FIFA ve Cinsiyet Ayrımcılığı

Mauritius’ta iki yıl önce düzenlenen 63. FIFA Kongresi’nde üyelere seslenen Sepp Blatter şöyle diyordu:

‘‘Salonda hiç kadın yok mu? Bir şey söyleyin hanımlar! Her zaman evde konuşuyorsunuz. Şimdi burada konuşabilirsiniz.’’

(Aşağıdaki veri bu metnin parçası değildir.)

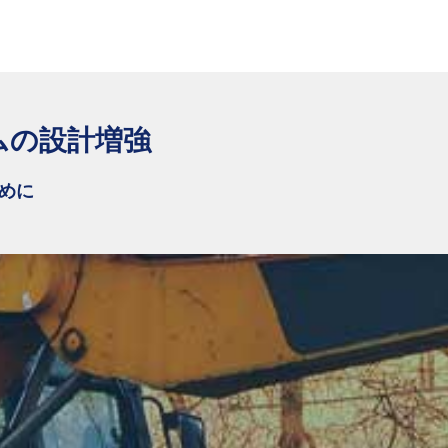
ムの設計増強
めに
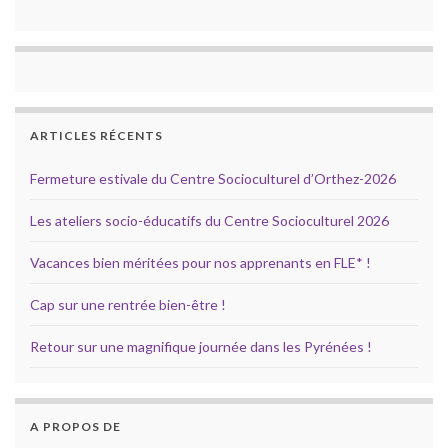
ARTICLES RÉCENTS
Fermeture estivale du Centre Socioculturel d’Orthez-2026
Les ateliers socio-éducatifs du Centre Socioculturel 2026
Vacances bien méritées pour nos apprenants en FLE* !
Cap sur une rentrée bien-être !
Retour sur une magnifique journée dans les Pyrénées !
A PROPOS DE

Elbette ki, bu sözler beşinci dönem için FIFA başkanlığına aday olan Blatter’in kadınlar hakkındaki ilk ve son kaba sözleri değildi. Blatter, bir keresinde kadın futbolcuların sahada ‘daha sıkı’ şortlar giymesi gerektiğini söylemişti.

336104_FIFA-Blatter

Blatter, cinsiyetçi yorumlarında standartları(!) her seferinde o kadar yukarıya çekti ki artık kimsenin bu tarz açıklamalara şaşırdığını sanmıyorum. Aslında sorun sadece küstahça edilmiş sözler de değil. Sözlerinden utanç duyması gereken birini salt eleştirerek, olayları kişiselleştirmek niyetinde değilim. FIFA, cinsiyet eşitliği konusunda oldukça kötü bir sınav veriyor. Neyse ki işini iyi yapan gazeteciler; FIFA’nın kadınları saha içi ve saha dışında ‘önemli pozisyonlardan’ uzaktan tutmak için perde arkasında giriştiği oyunları bir bir ortaya çıkarıyorlar.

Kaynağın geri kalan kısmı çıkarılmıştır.